> [Working data]:
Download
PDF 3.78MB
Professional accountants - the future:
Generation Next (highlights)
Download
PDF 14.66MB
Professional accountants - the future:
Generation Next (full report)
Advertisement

> [Your assignment]: The whole of the data must be given back word for word.

> [Written reply]:
Download
PDF 3.78MB
Professional accountants - the future:
Generation Next (highlights)
Download
PDF 14.66MB
Professional accountants - the future:
Generation Next (full report)
Advertisement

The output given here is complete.